Outstanding customer service builds loyalty and customer retention, and will improve your bottom line. It does little good to make a sale if your company or organization cannot service your current customers. Take an extreme example: Suppose that your sales force succeeds in bringing in new customers, but customer attrition equals the rate of customer acquisition due to poor customer service with existing clients. In spite of the sales successes, you are destined to lose money and eventually go out of business, unless you improve the level of customer satisfaction.    

Three Zones of Customer Satisfaction 

The backbone of your customer service strategy and culture consists of three zones:   

  1. The Service Surprise Zone (what we call the "Wow Zone”) is when you exceed your customer’s expectations. You should strive to "wow” your customers, especially your key accounts and prospects.
  2. The Service Expectations Zone is when you meet your customer’s expectations. At a minimum, your organization needs to identify and then meet the critical needs and expectations of your customers. As such, the ability to ask questions and to listen for the customer’s concerns and issues, are critical skills.
  3. The Service Recovery Zone is when you don’t meet your customer’s expectations. This zone is a moment of truth. Handle it well and you can actually strengthen the customer allegiance. But, if this is handled poorly, you run the risk of losing customers.   

Customer Service Statistics

Many customer satisfaction surveys, from a wide range of industries, show a common pattern in terms of how customers react to situations when they are either "wowed” or dissatisfied:  

  • An extremely satisfied customer will typically tell 2 to 5 other people or organizations about their positive experience. In other words, a "wowed” customer will provide unsolicited referrals of business for you. 
  • An extremely dissatisfied customer will tell 5 to 20 other people or organizations about their negative experience,and encourage prospective customers not to use your company’s products and services. This creates bad word-of-mouth and damages your reputation in the marketplace. 
  • The majority of extremely dissatisfied customers (as many as 90%) will stop doing business with your firm without letting you know that they are leaving. As such, it is a double negative if you don’t respond well to a Service Recovery situation. You likely will lose the customer and that same customer will tell other prospective customers not to use your company or products.  
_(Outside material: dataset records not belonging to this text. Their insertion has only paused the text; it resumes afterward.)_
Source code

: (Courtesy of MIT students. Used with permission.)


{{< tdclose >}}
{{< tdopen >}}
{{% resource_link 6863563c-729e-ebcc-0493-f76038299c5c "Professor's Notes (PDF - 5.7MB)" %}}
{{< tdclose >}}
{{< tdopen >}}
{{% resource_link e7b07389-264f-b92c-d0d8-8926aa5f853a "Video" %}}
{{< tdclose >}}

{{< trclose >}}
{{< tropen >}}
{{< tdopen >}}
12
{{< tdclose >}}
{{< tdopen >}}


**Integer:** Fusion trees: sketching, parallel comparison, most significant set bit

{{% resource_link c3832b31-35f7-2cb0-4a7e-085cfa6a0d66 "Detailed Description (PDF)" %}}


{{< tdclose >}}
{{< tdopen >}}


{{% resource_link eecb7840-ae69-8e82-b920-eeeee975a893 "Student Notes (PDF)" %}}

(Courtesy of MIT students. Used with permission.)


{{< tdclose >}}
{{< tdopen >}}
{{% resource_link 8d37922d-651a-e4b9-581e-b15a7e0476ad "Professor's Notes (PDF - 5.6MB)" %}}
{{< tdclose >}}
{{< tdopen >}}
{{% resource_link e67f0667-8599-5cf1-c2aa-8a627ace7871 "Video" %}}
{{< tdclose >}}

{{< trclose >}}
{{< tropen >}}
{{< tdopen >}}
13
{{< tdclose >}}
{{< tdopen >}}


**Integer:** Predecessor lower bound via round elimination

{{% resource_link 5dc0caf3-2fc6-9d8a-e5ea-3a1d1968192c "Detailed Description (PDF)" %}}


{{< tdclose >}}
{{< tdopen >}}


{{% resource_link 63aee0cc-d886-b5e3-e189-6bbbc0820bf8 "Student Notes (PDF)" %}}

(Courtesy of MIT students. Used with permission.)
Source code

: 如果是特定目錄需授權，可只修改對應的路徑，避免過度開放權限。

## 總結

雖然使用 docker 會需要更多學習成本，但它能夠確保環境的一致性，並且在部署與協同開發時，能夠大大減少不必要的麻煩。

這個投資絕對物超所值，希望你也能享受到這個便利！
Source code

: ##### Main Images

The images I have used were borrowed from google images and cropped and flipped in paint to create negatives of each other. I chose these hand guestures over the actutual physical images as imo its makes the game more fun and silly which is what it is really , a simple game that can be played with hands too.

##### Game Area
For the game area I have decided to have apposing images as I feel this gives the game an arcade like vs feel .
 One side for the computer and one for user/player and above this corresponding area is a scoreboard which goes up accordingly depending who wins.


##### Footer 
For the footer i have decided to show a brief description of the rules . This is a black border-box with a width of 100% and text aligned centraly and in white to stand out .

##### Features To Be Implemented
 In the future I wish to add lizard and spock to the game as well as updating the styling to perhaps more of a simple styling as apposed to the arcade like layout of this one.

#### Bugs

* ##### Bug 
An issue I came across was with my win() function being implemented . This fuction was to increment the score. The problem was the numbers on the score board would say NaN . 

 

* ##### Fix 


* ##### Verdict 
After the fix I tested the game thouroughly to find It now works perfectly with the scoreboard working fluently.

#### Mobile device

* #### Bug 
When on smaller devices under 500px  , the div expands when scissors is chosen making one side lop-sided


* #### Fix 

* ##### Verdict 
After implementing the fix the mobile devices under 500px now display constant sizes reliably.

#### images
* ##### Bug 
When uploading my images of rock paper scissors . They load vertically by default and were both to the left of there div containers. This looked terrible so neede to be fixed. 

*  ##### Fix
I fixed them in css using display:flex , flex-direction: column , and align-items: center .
Although the exact statistics listed above may not pertain to your company, the three general principles do.   

The "Wow" Customer Service Factor

There are many ways to "wow” your customers.  

  • Be pro-active about communicating with customers, especially when you become aware that a problem (such as a delayed shipment) may occur; call the customer to advise them of the problem and offer some solutions or options.
  • Follow-up with customers even when there aren’t any problems; for example, call or email a customer that you haven’t spoken with in awhile.  

You should strive to be in the Service Surprise Zone whenever possible. We realize that everyone has become increasingly busy, and it may not be practical to "wow” every customer. If you have to be selective about "wowing” customers, your customer service strategy should focus on "wowing” these three categories of customers: (1) Key accounts, because the loss of a key account can have a severe effect on profits and sales goals; (2) Growth accounts because of their longer-term sales potential; and, (3) New accounts, because you want their initial impression of your company to be favorable.